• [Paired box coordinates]

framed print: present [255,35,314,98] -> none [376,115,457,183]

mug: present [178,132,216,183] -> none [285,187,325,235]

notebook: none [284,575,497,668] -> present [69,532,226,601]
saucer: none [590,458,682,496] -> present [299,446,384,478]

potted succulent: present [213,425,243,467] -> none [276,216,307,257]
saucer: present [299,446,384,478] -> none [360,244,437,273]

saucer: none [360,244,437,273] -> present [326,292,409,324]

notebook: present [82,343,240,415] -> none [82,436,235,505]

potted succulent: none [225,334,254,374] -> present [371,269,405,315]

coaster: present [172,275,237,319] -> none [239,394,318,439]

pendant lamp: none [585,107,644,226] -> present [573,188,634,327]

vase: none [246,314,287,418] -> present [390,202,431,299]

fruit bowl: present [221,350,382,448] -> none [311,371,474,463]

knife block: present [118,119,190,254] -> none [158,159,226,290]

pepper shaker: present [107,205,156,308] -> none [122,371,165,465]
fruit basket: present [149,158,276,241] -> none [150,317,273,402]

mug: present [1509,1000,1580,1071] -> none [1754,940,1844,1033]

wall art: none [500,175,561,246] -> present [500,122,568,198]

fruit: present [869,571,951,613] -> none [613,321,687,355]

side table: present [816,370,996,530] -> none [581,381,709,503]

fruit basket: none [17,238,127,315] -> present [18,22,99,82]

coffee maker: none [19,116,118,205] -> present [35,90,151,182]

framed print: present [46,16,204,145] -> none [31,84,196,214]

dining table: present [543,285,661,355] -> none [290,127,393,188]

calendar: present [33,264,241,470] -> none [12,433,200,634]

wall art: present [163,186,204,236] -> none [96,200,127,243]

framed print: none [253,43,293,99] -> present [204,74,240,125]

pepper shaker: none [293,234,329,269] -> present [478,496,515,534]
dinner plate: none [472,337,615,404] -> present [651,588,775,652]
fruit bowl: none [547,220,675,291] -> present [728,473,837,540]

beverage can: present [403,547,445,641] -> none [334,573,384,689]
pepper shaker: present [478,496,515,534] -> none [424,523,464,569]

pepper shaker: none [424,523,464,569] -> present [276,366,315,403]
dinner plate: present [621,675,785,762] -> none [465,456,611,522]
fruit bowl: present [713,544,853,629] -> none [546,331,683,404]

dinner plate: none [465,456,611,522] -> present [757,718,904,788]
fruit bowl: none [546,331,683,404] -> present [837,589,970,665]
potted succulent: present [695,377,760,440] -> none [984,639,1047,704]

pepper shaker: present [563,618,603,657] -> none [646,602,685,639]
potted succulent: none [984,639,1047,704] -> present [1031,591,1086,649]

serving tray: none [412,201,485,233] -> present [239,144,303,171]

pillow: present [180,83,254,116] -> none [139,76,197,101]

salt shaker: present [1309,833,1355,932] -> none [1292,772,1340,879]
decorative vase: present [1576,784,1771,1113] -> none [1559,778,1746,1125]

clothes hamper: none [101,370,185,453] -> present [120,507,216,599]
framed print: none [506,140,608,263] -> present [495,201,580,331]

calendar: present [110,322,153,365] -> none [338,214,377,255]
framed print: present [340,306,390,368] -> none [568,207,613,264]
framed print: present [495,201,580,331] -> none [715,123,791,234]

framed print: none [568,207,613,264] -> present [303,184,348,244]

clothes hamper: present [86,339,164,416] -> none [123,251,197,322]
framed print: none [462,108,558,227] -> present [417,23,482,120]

• [What you have to do]
What is the number of lines in the data above that contain the word "shaker"? Report the figure only.

• [Reply]
6